Pois é, e quando você soube que vai apitar Corinthians x Palmeiras?
De novo eu vi no site. Dei saltos, quase bati a cabeça no teto. Foi uma euforia, uma felicidade, uma emoção. Só não chorei porque árbitro não pode ser emotivo. Quis abraçar meu pai, minha mulher, minha irmão, todo mundo.
E depois?
Depois a ficha caiu. Tentei ficar comigo mesmo para refletir o que significa o jogo de domingo, o que esta missão significa para minha carreira. É um sonho realizado, mas é também uma grande responsabilidade. Se me deram esta tarefa é porque mostrei talento e o dom para ser árbitro. Quero apitar bem e que o jogo tenha um resultado justo.

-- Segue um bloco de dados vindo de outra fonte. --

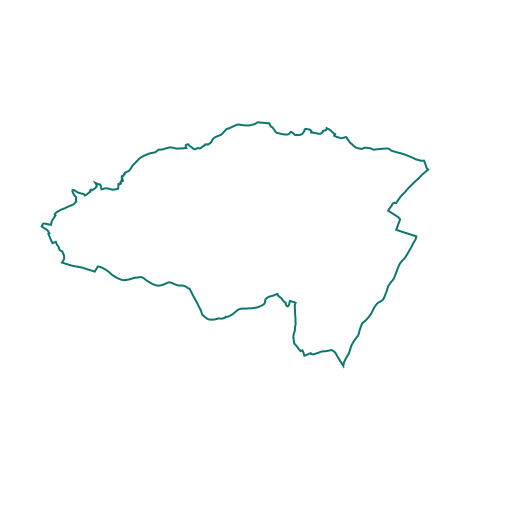 Bichis, Mures, Romania (Mercator projection), rotated 160°
{"feature_id": "2599482B14614576854068", "entity_name": "Bichis", "entity_type": "district", "adm_level": 2, "iso_a3": "ROU", "parent_name": "Romania", "parent_adm1": "Mures", "projection": "mercator", "projection_center": [24.102, 46.369], "detail": "fine", "context": "isolated", "style": "outline", "palette": "teal", "viewbox_px": 512, "rotation_deg": 160, "n_neighbors": 0, "source": "geoboundaries", "source_scale": "gbopen_adm2", "svg_char_len": 6071}
<svg xmlns="http://www.w3.org/2000/svg" viewBox="0 0 512 512"><g transform="rotate(160 256 256)"><path d="M350.6,379.1L351.5,377.8L352.3,377.9L352.6,377.6L352.7,377.1L353.4,376.6L354.0,376.9L354.7,376.9L354.9,376.7L355.3,375.8L355.3,375.4L355.0,374.9L354.9,374.6L355.0,374.5L355.8,374.3L356.0,374.0L355.9,373.7L355.4,373.2L355.2,372.7L355.3,372.3L355.5,372.0L356.1,372.0L356.4,372.0L357.0,372.5L357.2,372.4L358.1,371.7L358.5,371.2L358.6,370.7L358.2,370.7L358.1,370.4L358.8,370.0L359.9,370.1L360.6,370.6L362.6,366.3L366.8,367.0L368.1,367.3L371.7,369.9L373.2,370.7L374.6,371.2L377.2,371.3L378.4,371.5L377.9,374.8L377.9,376.4L378.7,376.8L380.1,377.8L382.0,379.8L381.7,378.0L381.6,377.0L381.7,376.0L382.6,375.7L383.9,374.6L386.0,374.3L386.8,373.9L387.2,373.9L387.5,374.1L387.6,374.3L388.2,374.7L389.0,374.7L389.3,374.3L389.4,373.5L389.8,373.1L390.1,372.9L390.5,373.1L391.6,372.4L392.4,372.3L393.7,371.8L395.5,371.4L396.3,371.5L396.3,372.2L396.6,373.0L397.5,373.8L398.7,374.3L401.9,376.8L404.3,380.0L405.5,380.6L406.0,380.6L406.4,379.2L406.4,377.9L406.0,375.4L405.5,373.9L405.0,372.9L405.0,372.4L405.7,371.1L406.1,370.3L406.2,368.6L406.9,368.4L409.3,367.1L410.0,366.9L416.1,366.6L419.3,366.2L422.0,366.3L427.4,365.6L430.2,364.6L430.8,364.2L430.8,363.2L430.5,362.8L436.0,358.6L437.5,356.3L438.0,355.4L443.7,358.9L445.1,359.1L447.3,357.1L443.1,351.4L442.4,348.0L443.5,347.8L443.1,339.6L442.9,337.7L439.3,337.8L439.3,336.5L439.1,334.8L438.4,331.9L438.4,331.4L438.6,330.8L438.5,329.3L438.3,328.7L438.0,328.0L436.6,326.8L436.4,325.7L436.3,324.2L436.3,321.8L436.9,319.9L437.3,319.0L438.6,317.6L440.6,316.2L432.5,310.0L423.4,304.6L412.9,296.5L408.2,300.2L407.2,299.7L406.0,298.9L404.4,297.4L401.8,294.4L399.8,291.5L397.5,287.2L394.4,283.3L393.6,282.4L390.7,279.8L388.5,278.4L385.8,277.8L382.6,277.3L378.3,277.1L377.6,276.9L376.9,276.9L376.1,276.8L374.9,276.3L372.7,276.0L371.0,275.3L370.0,274.6L369.3,273.8L368.4,272.4L367.8,271.2L367.3,270.5L364.8,267.3L362.3,264.5L359.0,262.0L357.0,261.2L354.1,260.8L352.1,260.8L347.3,261.1L346.3,260.8L344.7,259.8L343.7,259.0L341.8,257.0L339.1,254.9L338.3,254.5L336.2,253.8L334.5,253.0L332.8,251.6L332.0,250.8L331.6,249.9L331.2,249.4L330.4,248.5L329.6,248.0L328.8,241.3L327.3,231.1L327.1,228.5L326.8,226.9L326.6,225.0L326.3,223.4L326.5,221.9L326.6,219.2L325.8,217.9L325.0,216.3L323.4,213.9L322.5,212.9L321.6,212.2L317.8,210.8L316.7,210.5L312.4,210.1L309.9,208.9L307.9,208.6L306.5,208.6L305.4,209.3L304.9,208.8L302.2,208.6L300.5,208.8L298.4,209.2L294.8,210.3L291.9,211.5L290.7,211.7L287.9,211.6L281.9,209.5L280.5,209.2L277.5,208.2L272.2,207.2L267.3,207.5L265.4,207.9L264.9,208.1L264.3,208.4L263.5,209.2L262.2,211.7L261.7,212.1L260.1,212.9L257.6,213.3L253.3,212.9L249.1,213.2L248.9,213.1L248.9,211.6L247.3,208.6L246.8,208.0L246.2,206.4L246.1,205.4L244.8,202.6L244.1,202.2L244.1,201.6L244.5,200.7L244.5,199.8L244.3,198.9L243.9,198.0L243.3,197.9L242.8,198.0L242.2,198.4L241.3,199.3L240.6,200.6L239.5,202.1L236.4,199.9L234.8,198.4L235.5,197.6L236.2,196.8L236.5,196.2L238.3,190.6L238.6,190.0L239.2,187.7L240.1,184.5L240.7,182.3L241.2,181.4L241.6,180.2L241.7,179.3L242.1,178.3L243.6,176.0L245.0,172.6L247.7,169.0L248.6,167.1L249.9,161.4L249.9,160.5L249.5,159.7L248.8,157.8L248.1,155.9L247.8,154.2L247.4,153.3L246.7,152.1L246.7,151.4L245.5,151.4L244.7,151.5L244.5,149.9L244.5,148.7L244.6,145.7L237.9,146.0L237.9,145.4L237.5,145.3L236.6,144.3L236.0,144.0L232.3,143.8L231.3,143.7L227.4,143.8L226.1,143.6L222.6,142.6L217.3,141.8L216.0,140.5L214.6,138.2L213.8,133.7L213.5,131.9L211.5,122.8L210.4,124.8L209.3,126.4L207.3,128.3L202.5,132.3L201.6,133.2L196.9,139.3L195.1,140.9L192.8,142.7L189.5,145.0L187.7,146.0L186.1,147.6L184.0,150.8L181.6,153.8L180.0,155.6L179.1,156.5L178.5,156.8L177.7,157.0L174.2,158.3L170.3,160.5L167.3,162.6L162.6,167.1L159.6,169.2L157.7,170.2L153.5,170.9L152.1,171.4L150.8,172.2L150.3,172.6L144.7,178.8L143.3,180.9L142.3,182.2L141.6,182.9L140.9,183.3L138.9,184.8L135.5,186.7L133.8,188.0L126.3,196.7L124.5,198.6L123.4,199.6L122.1,200.5L120.7,201.3L117.8,202.7L116.0,203.8L114.4,205.0L106.6,211.6L105.0,213.3L100.5,216.9L98.6,219.6L115.3,232.6L108.0,241.2L109.1,244.0L116.3,253.3L115.7,254.0L111.4,256.9L109.5,258.6L108.5,258.7L107.6,258.6L106.3,257.8L101.2,261.4L99.4,262.6L94.0,265.2L89.9,267.5L79.0,272.5L77.8,272.8L71.8,275.7L64.7,278.3L65.6,280.4L65.4,284.3L65.5,288.1L68.7,289.3L73.3,292.6L74.2,293.8L80.7,299.9L82.1,300.9L83.6,302.1L85.3,303.4L87.4,304.7L92.7,308.6L94.3,311.1L95.8,312.1L98.0,312.8L101.4,313.8L109.0,315.6L111.7,318.1L115.5,320.1L117.0,320.6L120.2,320.5L123.8,322.7L125.4,324.1L126.9,326.7L127.4,327.9L128.4,329.5L129.1,330.9L130.6,337.0L135.5,337.4L139.8,340.6L141.4,342.3L139.9,343.4L141.0,344.6L142.7,348.2L144.4,350.4L145.9,352.0L146.8,350.6L147.3,350.2L148.7,350.5L150.3,350.7L150.8,349.9L151.7,349.4L152.9,348.9L153.6,348.9L154.9,349.2L158.8,351.6L160.2,352.3L161.0,353.4L161.5,352.9L162.0,353.1L161.3,354.9L162.1,356.2L163.1,356.9L165.9,358.5L166.6,358.4L167.1,358.1L168.0,356.8L169.5,355.7L170.8,354.8L173.0,354.7L177.0,355.9L178.0,356.5L179.5,359.2L180.2,360.2L180.9,360.8L182.4,359.8L183.5,359.4L184.6,359.4L185.8,359.7L187.3,360.3L190.4,361.9L191.7,363.0L194.1,364.4L194.6,365.0L195.0,365.7L196.5,371.0L197.0,371.9L197.7,372.6L197.9,373.4L198.2,374.5L198.0,376.1L198.6,376.3L208.6,381.0L209.8,381.0L210.9,380.6L212.5,380.4L216.1,380.8L218.4,381.2L220.5,382.0L222.7,382.9L226.6,385.1L228.5,385.8L232.2,385.7L237.3,385.2L240.2,385.4L247.1,381.9L253.1,381.7L254.6,381.4L256.4,380.7L257.5,379.9L259.2,378.2L259.8,377.9L263.1,377.1L263.5,377.6L264.1,377.9L265.1,377.8L265.6,378.2L266.1,378.1L266.5,377.7L266.9,377.4L268.2,377.3L269.4,377.0L270.5,376.4L271.9,376.3L272.4,376.4L273.6,377.3L274.2,377.4L274.7,377.3L276.7,377.1L277.6,377.7L278.5,378.5L278.9,379.6L280.6,382.0L281.8,384.4L283.9,384.2L284.3,383.8L284.6,382.7L284.5,381.2L285.0,381.2L286.2,381.9L287.3,381.8L287.8,382.2L293.5,383.9L299.0,387.3L302.8,387.9L308.1,388.2L311.2,389.2L315.2,387.9L320.9,388.8L326.6,388.6L332.0,387.6L339.0,384.1L341.1,383.2L343.6,381.1L346.3,379.4L350.6,379.1Z" fill="none" stroke="#0f766e" stroke-width="2"/></g></svg>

Como você está se preparando?
Venho me alimentando bem, dormindo bem, ficando focado e, ao mesmo tempo, pensando que este é mais um jogo, um jogo importante. Mentalizo tudo o que me foi orientado na pré-temporada e na preparação. Amanhã (sábado) me concentro às 15h00 e vamos ter preleções, vídeos, como se fossemos jogadores.
Como é seu jeito de apitar?
Gosto de jogo bem jogado, jogo leal. As pessoas falam (e eu leio e escuto tudo) que sou árbitro que deixa jogar dentro do que se pode. Mas tenho autoridade para que a partida não descambe para a violência. Isso não é benéfico para ninguém. Gosto de disciplina.
O fato de você ter apitado apenas um clássico no Paulistão (Santos x Palmeiras) mostra algum tipo de risco?
Isso não é problema. No ano passado, apitei oito jogos na Série A do Campeonato Brasileiro. Não ouvi uma reclamação. Fui escalado até a 38ª rodada, o que mostra que fui bem. Só fiz um clássico estadual nesta temporada. Mas no ano passado apitei Flamengo e Internacional, no Maracanã, e Grêmio e Vitória, na Arena. Estes jogos me deram bagagem. Trabalhei em novos estádios, novas torcidas. E fui bem.
Você vai tremer?
Acho que até soar o apito, vou tremer um pouco. Mas depois do apito, jogo.
Seus parentes vão à Arena Corinthians para ver você trabalhar?
Não. Ir ao estádio não é prudente. Podem reconhecer alguém, meu pai, e pode ser perigoso. Eu tenho que me preocupar só com o jogo.
Você tem alguma superstição?
Tenho. Uma vez fui agredido num jogo de várzea em Barretos. Minha mãe queria que eu parasse de apitar. Mas não parei. Ela então me ensinou uma proteção que faço até hoje. Eu visualizo o anjo Gabriel e rezo assim: “Anjinho Gabriel me proteja. Me proteja na minha frente, proteja nas minhas costas, proteja no lado direito, proteja no lado esquerdo e por todos os lados”.
E funciona?
Nunca mais apanhei (risos). Pensei até em fazer uma tatuagem do anjo, mas acho que é uma violência com o corpo e não fiz.